Another loophole in Rhode Island laws was discovered in July 2009 when a 16-year-old runaway girl from Boston was found working at a strip club in Providence. Shortly after that, Joanne Giannini introduced a bill to ban minors from working in strip clubs in Rhode Island. Her bill was successfully passed and signed into law a few months later.

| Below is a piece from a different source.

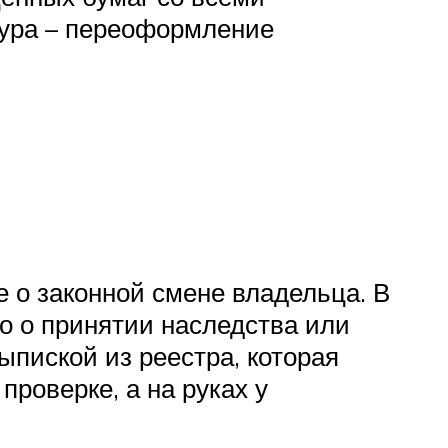
дура – переоформление
 о законной смене владельца. В
о о принятии наследства или
пиской из реестра, которая
проверке, а на руках у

In January 2010, Representative Joanne Giannini introduced legislation that would make it illegal for Rhode Island drivers to use cell phones without a hands-free device. Representative Peter F. Kilmartin introduced similar legislation. These bills are currently being studied.

==Issues==
In March and April 2010, Rhode Island experienced significant flooding, which closed many businesses throughout the state, including the Warwick Mall. As chairperson of the House Finance Committee panel, Giannini expressed this concern about unemployed workers: "I'm looking to see what else we can do" to reduce backlogs and delays that unemployed people are experiencing.

==Awards==
During her years of service, she has been the recipient of numerous awards, including the RI Human Rights Foundation "Braveheart Award," the American Heart Association "RI Heart on the Hill" Award, the RI National Guard Award of Excellence for Meritorious Service in Times of War, the Award of Excellence RI Foster Parent Association, the Mount Pleasant Crime Watch Award, the RI Hospitality Association Ambassador of Hospitality Award, the Concerned Citizens of Mount Pleasant Neighborhood Award, and the Appreciation Award for the Homententum Athletic Games.